What this task involves
Return all lines in the material below that contain "dashed".

Task input
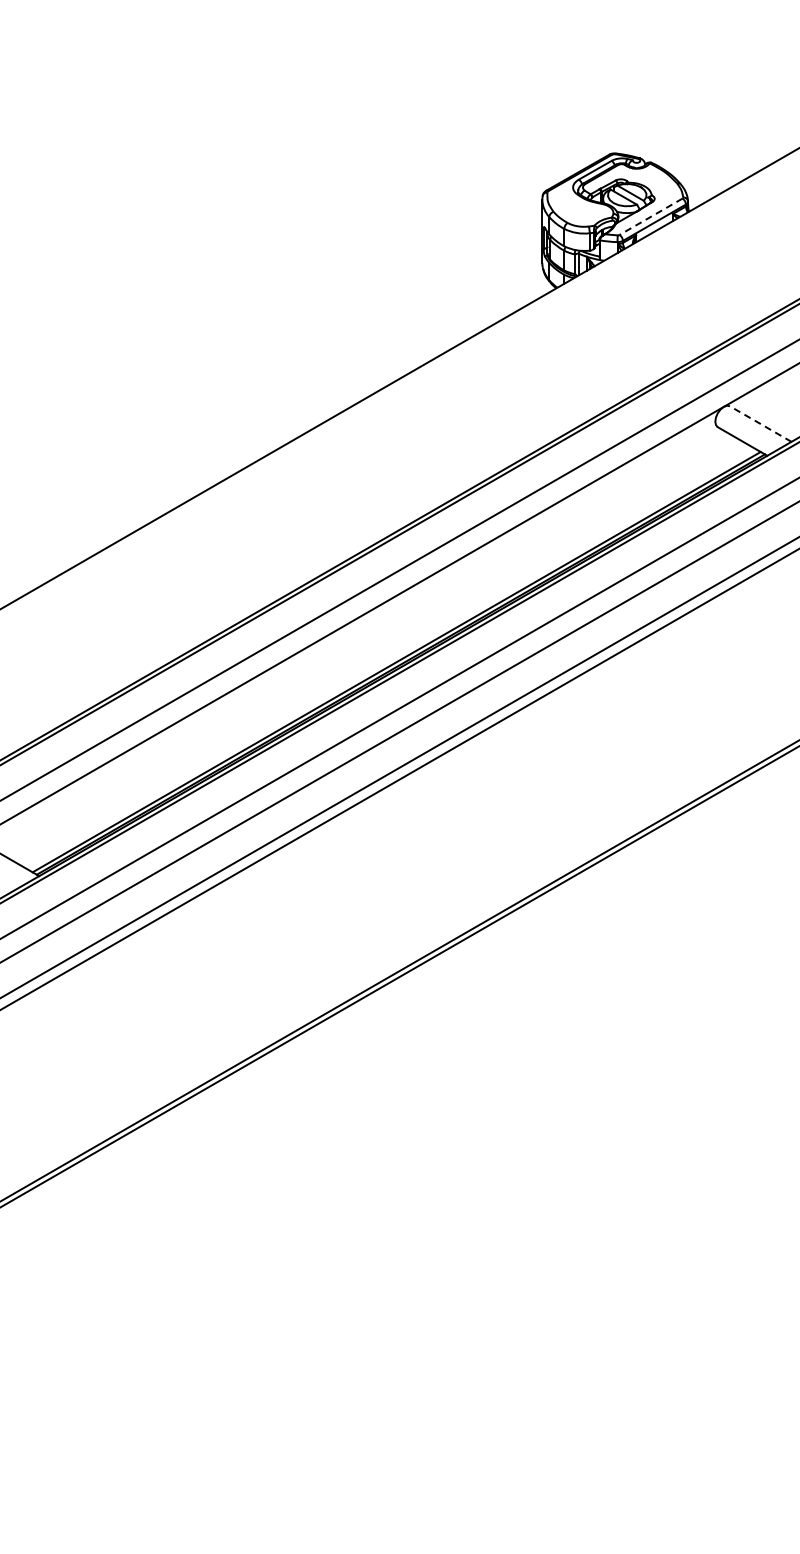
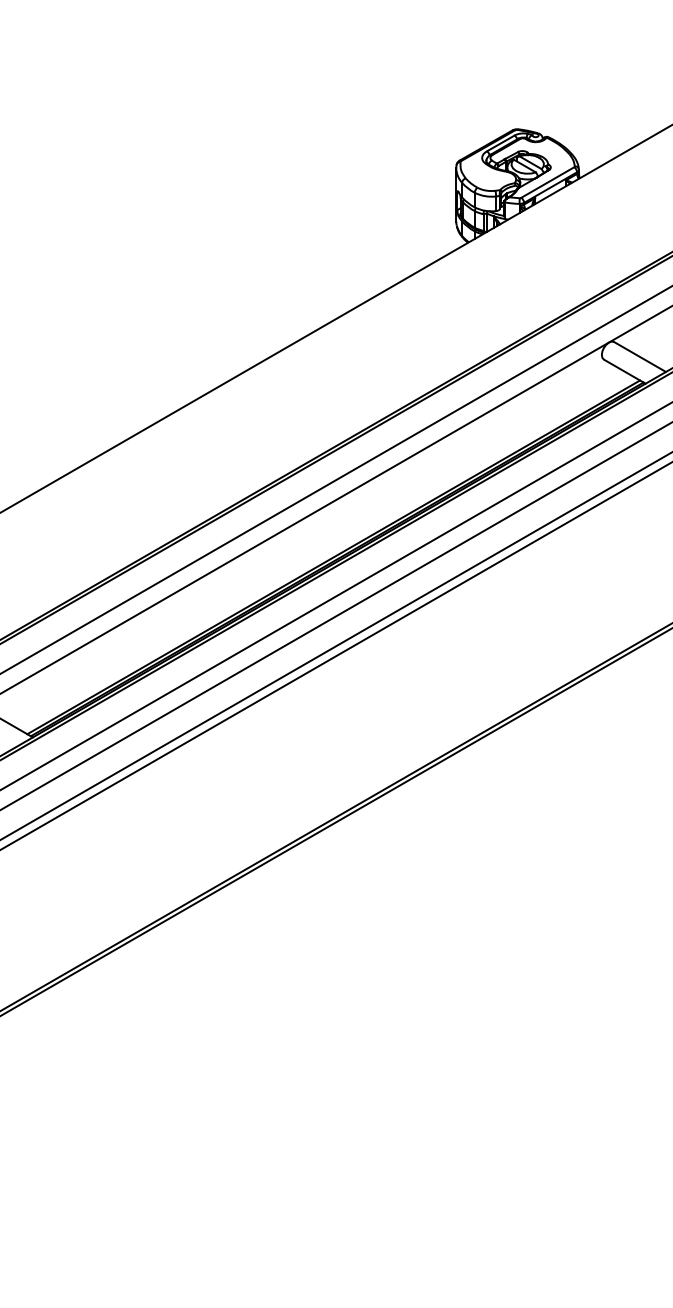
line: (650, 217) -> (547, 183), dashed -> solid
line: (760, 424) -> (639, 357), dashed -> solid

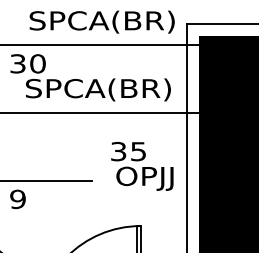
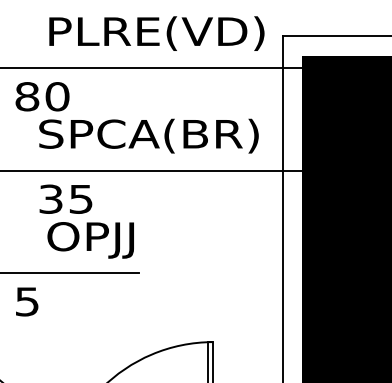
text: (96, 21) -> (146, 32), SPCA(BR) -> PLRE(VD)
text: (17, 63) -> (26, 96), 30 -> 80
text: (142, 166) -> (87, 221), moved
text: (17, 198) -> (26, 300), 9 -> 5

Solution to the problem
line: (650, 217) -> (547, 183), dashed -> solid
line: (760, 424) -> (639, 357), dashed -> solid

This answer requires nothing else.